Thursday, June 23, 2016

Becoming a New Mexican changed my perspective on being an American July 3, 2016

LAS CRUCES - I’ve enjoyed lots of all-American, traditional red, white and true blue celebrations of the Fourth of July in Las Cruces.
I’ve loved it all: the fireworks competing with, and most years losing, the contest with Mother Nature in both sound and sight categories. The monsoon season almost always kicks off with a spectacular thunder and lightning storm on Independence Day weekend. Usually, the stormy weather doesn’t lead to the cancelation of fireworks, but there’s an impressive enough natural display to remind we mere humans who’s the real boss.
And who could resist our heartwarming, patriotic and sometimes slightly eccentric assortment of festivals, from boat parades at Elephant Butte and a country picnic at La Viña Winery to Cloudcroft’s decorated bikes and pets parade (followed by Cloudcroft Light Opera Company melodramas) , and Silver City Museum’s old-fashioned ice cream social.  
Then there are the only-in- New Mexico events, like the spacey Alamogordo fireworks shows, where you can enjoy the rocket’s red glare reflected on actual rockets at the
New Mexico Museum of Space History grounds. And the even spacier Roswell UFO Festival  ufofestivalrosewell.com which features sci-fi stars, a UFO mart, lectures and other features you are unlikely to find anywhere else on the planet, like alien costume contests for humans and their pets.
When I first moved to New Mexico, I thought this might be a manifestation of our cosmic bienvenidos philosophy. We’re so inclusive, here in the Land of Enchantment, that we decided this is the perfect time to extend our spirit of independence and freedom to a fiesta for the whole universe.
Later, I learned that the festival timing had something to do with commemorating that now famous UFO incident the first week of July 1947, but I’m still sticking with my cosmic New Mexico Fourth of July spirit theory.

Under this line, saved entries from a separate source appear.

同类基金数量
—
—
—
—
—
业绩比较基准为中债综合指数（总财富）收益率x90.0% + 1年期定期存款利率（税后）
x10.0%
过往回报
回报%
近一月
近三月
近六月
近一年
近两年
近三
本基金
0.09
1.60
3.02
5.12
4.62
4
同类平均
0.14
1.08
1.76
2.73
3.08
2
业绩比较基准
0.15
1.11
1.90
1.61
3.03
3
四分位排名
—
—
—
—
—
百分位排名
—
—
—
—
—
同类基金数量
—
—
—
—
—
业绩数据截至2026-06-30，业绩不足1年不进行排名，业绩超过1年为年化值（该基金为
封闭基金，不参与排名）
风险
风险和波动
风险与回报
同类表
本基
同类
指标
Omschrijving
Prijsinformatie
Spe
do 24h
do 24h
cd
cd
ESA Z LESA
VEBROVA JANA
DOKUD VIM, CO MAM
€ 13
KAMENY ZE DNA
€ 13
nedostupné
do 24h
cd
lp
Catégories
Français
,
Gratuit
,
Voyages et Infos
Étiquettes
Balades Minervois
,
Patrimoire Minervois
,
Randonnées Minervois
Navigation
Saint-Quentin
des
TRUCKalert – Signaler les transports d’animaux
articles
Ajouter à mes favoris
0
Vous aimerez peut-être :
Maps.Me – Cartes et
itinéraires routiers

Becoming a New Mexican has changed the way I think about being an American. My artist/American history teacher mom, imbued our Midwestern childhood with lots of colorful historical facts, but it wasn’t until I moved here that I really began to grasp what it means to grow up in our diverse melting pot of cultures and ethnicities.

I’m proud to have friends in many tribes and pueblos and through art, music, ceremonies and stories have come to understand something of the spiritual depth and wisdom of the ecologically enlightened indigenous cultures that inspired the founding fathers of the United States. It’s been wonderful to learn about the civilizations that thrived here thousands of years before the Europeans (and even my prehistoric Viking forebears) settled on this continent.

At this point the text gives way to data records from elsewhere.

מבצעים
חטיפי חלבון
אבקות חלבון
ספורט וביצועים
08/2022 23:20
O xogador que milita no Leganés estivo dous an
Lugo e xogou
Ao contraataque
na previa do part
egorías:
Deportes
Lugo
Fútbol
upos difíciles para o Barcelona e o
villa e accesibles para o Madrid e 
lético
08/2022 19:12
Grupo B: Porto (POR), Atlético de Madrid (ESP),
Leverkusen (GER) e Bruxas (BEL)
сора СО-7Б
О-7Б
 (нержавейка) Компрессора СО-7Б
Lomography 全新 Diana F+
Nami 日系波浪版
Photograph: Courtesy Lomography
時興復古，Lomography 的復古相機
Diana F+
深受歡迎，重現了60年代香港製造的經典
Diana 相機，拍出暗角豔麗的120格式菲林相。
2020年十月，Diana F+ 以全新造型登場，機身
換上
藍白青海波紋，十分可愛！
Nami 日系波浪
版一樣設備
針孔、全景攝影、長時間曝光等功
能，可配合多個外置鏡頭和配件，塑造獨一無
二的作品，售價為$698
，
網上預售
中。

While living in Santa Fe, famously billed as the oldest continuing state capital in the nation, I was often reminded that the Mayflower colonists and other early WASP immigrants our family historian lionizes, are really latecomers.

My amigos with Spanish, Mexican and South American heritage have relatives that were here more than a century before mine and many have carefully preserved and shared the portraits and artifacts to prove it.
I’m mindful that many of my loved ones, including my grandson Alexander the Great, who can claim Cherokee heritage through my daughter-in-law Shannon, have roots that run far deeper that mine, in this land that I love.

In this contentious election year, when dialogs can too easily devolve from hyperbole to hate speak, I’m going to devote some Fourth of July time to grateful remembrance of all the immigrants (including my ancestors) who helped create so much of what I love most about my diverse and vibrant native land.
And then I’m going to offer thanks to all those who gracefully and generously welcomed those immigrants, despite, at times, some vicious abuse and exploitation of the hospitality of those kind and loving souls who were here first.